Spicy Roasted Chickpeas

A crunchy snack option that’s perfect for curbing midday cravings while keeping your heart happy.

Ingredients:

  • 1 can chickpeas, drained and rinsed
  • 1 tablespoon olive oil
  • 1 teaspoon paprika
  • 1/2 teaspoon cayenne pepper
  • Salt to taste

Cooking method:

  1. Preheat oven to 400°F (200°C).
  2. Mix chickpeas with olive oil, paprika, cayenne pepper, and salt.
  3. Spread on a baking sheet and roast for 25-30 minutes, stirring halfway through.
  4. Let cool before serving.

Berry and Nut Parfait

A delicious and visually appealing parfait that’s easy on the heart.

Ingredients:

  • 1/2 cup mixed berries (strawberries, blueberries, raspberries)
  • 1/4 cup low-fat granola
  • 1/4 cup plain Greek yogurt
  • 2 tablespoons chopped nuts

Cooking method:

  1. Layer Greek yogurt, granola, and berries in a glass or bowl.
  2. Top with the chopped nuts.
  3. Serve immediately for a refreshing snack.
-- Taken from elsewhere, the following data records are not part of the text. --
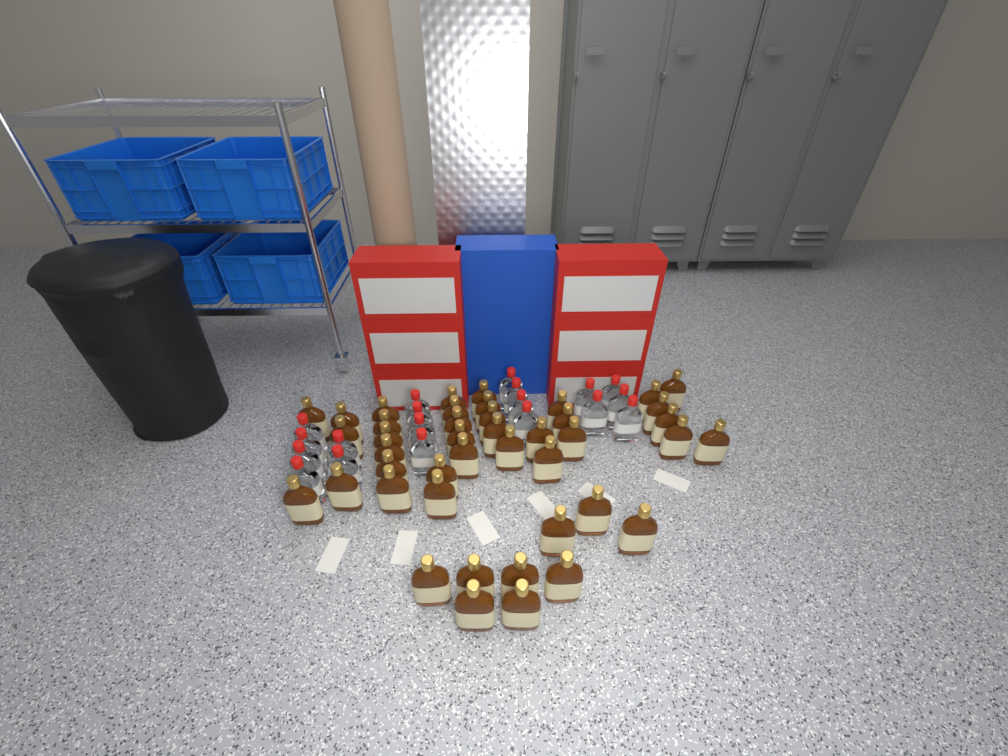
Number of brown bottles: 43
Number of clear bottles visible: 19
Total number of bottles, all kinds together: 62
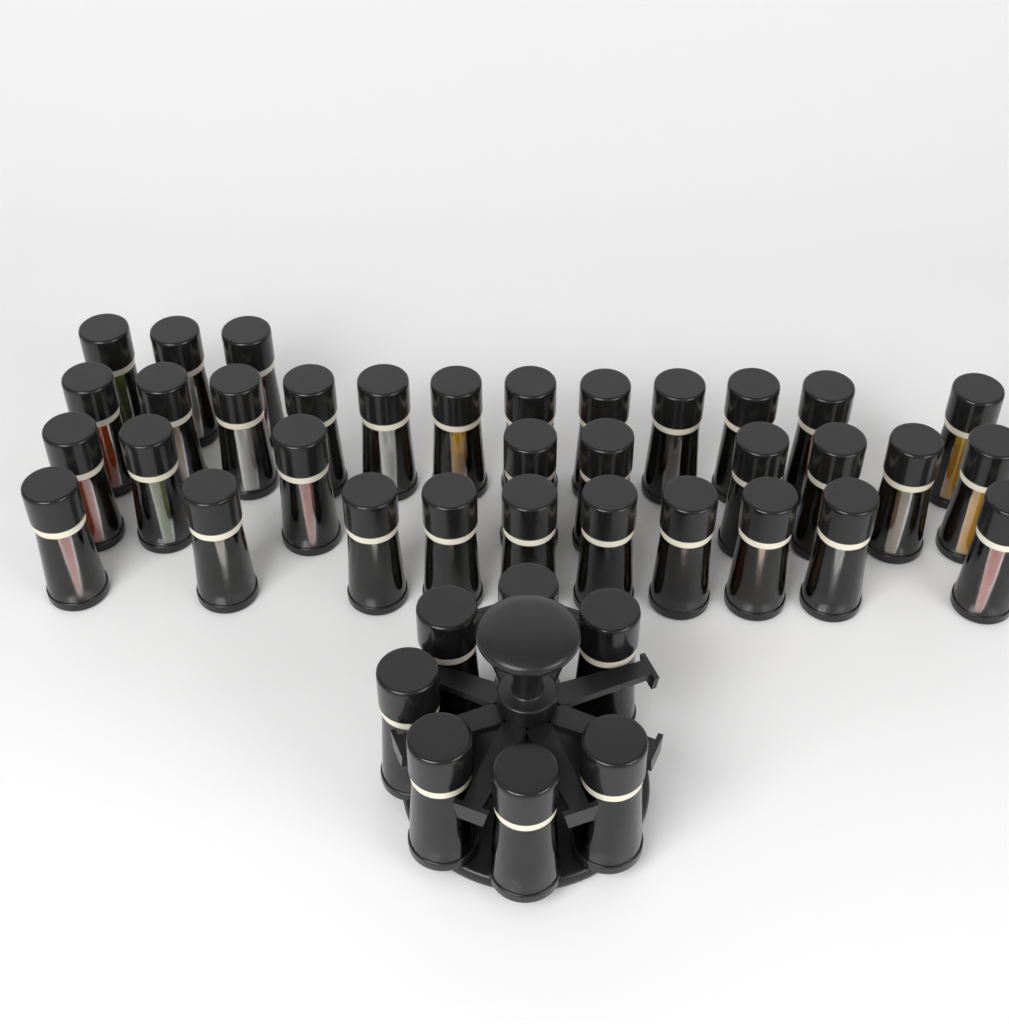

Whole Wheat Pita and Cucumber Salsa

A zesty cucumber salsa paired with whole wheat pita makes for a delightful low-cholesterol snack.

Ingredients:

  • 1 whole wheat pita, cut into triangles
  • 1 cucumber, diced
  • 1/4 cup red onion, diced
  • 2 tablespoons lime juice
  • 1 tablespoon cilantro, chopped
  • Salt and pepper to taste

Cooking method:

  1. Combine cucumber, red onion, lime juice, cilantro, salt, and pepper in a bowl.
  2. Mix well and refrigerate for 15 minutes.
  3. Serve with pita triangles for dipping.

Sweet Potato Chips

Homemade sweet potato chips offer a healthy crunch with far less cholesterol than fried snacks.

Ingredients:

  • 2 sweet potatoes, thinly sliced
  • 2 tablespoons olive oil
  • 1 teaspoon sea salt

Cooking method:

  1. Preheat oven to 375°F (190°C).
  2. Coat sweet potato slices in olive oil and sprinkle with sea salt.
  3. Arrange on a baking sheet in a single layer.
  4. Bake for 15-20 minutes, flipping halfway through, until crispy.
  5. Cool before serving.

Cucumber Avocado Rolls

These cucumber avocado rolls are refreshing and fun to make, perfect for a light, heart-healthy snack.

Ingredients:

  • 1 cucumber
  • 1 ripe avocado
  • 1 tablespoon lemon juice
  • Salt and pepper to taste

Cooking method:

  1. Slice the cucumber lengthwise into thin strips using a mandoline or vegetable peeler.
  2. Mash the avocado and mix with lemon juice, salt, and pepper.
  3. Spread avocado mixture onto each cucumber strip.
  4. Roll up and secure with a toothpick. Serve as a delightful snack.